First, the artist talking: "My work explores aspects of substances beyond the idea of surface, using transparency and light," says Annie. "I've returned to the technological origins of photography to re-examine the potential of the photogram, and to explore the relationship between light and light's absence, which informs our perception of the visual world."
Now, here's the science bit, as Jennifer Aniston would say. The photogram technique uses only light, an object and light-sensitive materials, such as ice, water and glass. In layman's terms, when Halliday takes photograms, images are recorded directly on to photographic paper of the light that refracts, reflects and filters through her chosen translucent objects, be it a bottle, a car window or a shower.
The photogrammic image is a negative. So think of an X-ray of a mouth full of fillings, or a broken leg with a metal plate. Then think again, because while X-rays are spookily spectral and skeletal, Halliday's photograms have a haunting beauty and mystery, sometimes as impenetrable and seductive as a Cocteau Twins album sleeve, other times as enchanting and fragile as a fairy at the bottom of the garden.

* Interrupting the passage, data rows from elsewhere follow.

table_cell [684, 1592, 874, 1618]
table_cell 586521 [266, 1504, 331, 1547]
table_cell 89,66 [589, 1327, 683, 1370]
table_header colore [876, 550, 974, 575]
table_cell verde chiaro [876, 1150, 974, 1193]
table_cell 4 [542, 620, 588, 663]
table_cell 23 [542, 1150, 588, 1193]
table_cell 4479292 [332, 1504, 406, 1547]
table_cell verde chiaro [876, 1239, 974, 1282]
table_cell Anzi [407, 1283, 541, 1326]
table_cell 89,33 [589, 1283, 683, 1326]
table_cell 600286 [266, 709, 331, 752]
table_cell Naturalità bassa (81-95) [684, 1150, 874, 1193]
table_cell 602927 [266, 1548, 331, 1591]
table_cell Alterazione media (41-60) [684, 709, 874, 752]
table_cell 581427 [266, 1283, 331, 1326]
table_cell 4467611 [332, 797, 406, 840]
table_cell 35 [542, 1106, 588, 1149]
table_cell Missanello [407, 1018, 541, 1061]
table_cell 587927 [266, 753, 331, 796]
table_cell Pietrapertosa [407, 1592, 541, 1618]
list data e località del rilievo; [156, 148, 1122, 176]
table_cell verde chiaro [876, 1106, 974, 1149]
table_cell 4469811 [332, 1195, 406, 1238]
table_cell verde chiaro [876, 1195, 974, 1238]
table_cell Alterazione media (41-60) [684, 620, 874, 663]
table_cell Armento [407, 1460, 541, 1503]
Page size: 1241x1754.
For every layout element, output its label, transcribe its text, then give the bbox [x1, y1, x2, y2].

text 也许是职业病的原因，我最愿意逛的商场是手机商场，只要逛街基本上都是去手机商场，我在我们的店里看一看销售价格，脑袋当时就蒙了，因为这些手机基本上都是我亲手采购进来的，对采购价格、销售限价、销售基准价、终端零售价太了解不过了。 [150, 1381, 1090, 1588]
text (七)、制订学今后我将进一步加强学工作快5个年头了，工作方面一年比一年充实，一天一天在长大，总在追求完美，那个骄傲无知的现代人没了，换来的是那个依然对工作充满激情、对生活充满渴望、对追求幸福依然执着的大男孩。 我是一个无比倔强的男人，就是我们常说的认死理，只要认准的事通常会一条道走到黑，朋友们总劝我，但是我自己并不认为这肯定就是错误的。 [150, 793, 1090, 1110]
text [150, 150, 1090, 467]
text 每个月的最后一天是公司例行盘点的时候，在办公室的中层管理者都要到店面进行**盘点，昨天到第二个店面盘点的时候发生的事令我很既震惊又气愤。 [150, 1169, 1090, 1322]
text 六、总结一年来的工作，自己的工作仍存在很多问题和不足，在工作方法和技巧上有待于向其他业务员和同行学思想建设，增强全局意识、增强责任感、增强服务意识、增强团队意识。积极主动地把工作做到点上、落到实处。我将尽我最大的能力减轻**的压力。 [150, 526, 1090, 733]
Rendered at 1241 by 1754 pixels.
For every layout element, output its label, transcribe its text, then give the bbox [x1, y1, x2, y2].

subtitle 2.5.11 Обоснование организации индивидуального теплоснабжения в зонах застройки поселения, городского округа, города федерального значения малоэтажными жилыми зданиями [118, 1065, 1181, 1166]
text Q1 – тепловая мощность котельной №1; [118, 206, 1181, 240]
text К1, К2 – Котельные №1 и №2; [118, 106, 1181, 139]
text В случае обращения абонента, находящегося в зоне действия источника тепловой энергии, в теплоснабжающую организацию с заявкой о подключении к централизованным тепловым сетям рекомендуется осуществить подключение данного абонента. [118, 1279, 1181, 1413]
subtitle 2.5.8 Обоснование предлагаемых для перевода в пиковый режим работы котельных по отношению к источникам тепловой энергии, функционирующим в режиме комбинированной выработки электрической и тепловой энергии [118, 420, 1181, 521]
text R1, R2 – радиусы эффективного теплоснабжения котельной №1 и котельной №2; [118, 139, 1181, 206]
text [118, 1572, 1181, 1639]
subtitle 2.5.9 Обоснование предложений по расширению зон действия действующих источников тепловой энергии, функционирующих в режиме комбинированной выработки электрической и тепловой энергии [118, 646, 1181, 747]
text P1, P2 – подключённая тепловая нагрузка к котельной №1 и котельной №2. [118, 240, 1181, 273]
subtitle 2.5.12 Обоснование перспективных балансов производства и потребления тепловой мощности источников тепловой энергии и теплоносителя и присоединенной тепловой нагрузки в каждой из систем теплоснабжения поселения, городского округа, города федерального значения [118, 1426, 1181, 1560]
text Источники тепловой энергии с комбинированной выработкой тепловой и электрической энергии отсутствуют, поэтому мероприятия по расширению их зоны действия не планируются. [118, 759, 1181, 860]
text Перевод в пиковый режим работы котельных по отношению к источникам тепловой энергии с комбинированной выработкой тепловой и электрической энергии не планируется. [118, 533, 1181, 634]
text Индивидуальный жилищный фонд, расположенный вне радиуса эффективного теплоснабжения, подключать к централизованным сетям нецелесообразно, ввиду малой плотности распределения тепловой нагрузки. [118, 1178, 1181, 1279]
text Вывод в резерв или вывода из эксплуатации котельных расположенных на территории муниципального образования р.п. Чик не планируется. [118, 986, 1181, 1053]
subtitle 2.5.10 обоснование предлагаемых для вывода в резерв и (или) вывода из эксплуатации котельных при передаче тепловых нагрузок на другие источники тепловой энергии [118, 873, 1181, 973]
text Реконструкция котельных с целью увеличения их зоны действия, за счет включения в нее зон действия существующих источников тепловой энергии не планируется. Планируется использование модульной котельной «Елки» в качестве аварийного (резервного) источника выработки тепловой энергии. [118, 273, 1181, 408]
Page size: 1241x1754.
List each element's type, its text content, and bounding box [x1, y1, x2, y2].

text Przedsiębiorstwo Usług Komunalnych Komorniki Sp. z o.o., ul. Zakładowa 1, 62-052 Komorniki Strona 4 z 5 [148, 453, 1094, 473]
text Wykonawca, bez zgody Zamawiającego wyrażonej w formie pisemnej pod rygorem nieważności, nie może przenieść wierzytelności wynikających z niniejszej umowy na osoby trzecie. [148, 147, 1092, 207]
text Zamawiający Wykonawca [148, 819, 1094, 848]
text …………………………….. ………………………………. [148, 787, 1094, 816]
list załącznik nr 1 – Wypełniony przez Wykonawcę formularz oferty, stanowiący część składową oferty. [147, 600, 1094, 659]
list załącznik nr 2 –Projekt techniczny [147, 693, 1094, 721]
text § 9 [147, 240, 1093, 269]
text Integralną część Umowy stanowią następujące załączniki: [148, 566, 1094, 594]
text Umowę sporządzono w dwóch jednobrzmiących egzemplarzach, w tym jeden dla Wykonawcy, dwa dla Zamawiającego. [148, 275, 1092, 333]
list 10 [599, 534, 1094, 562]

The science serves the art, and so everyday objects are revealed in a new light, pun intended. Take, for example, the photogram pictured below. Entitled Baroque, it is an image of an old jug, the light registering on the glassware's light-sensitive surface as a capillary of dark lines, spidery webs and fibrous shadows.
In this X-ray world, where nature is in reverse, there remains the photographic ability to capture forever an ephemeral presence, particularly in the box installation, In The Dark, where photograms of a woman's body are mounted on its three surfaces: you sense the body has just pressed against its surface, left an impression and moved on.
There is a playful element too, whether in the Milkround title for the circular-shaped photogram of milk bottles or the rear, front and side windows of a car, arranged in assembly line order.
Who knew that such strange magic awaited release inside glass, like a Genie's bottle!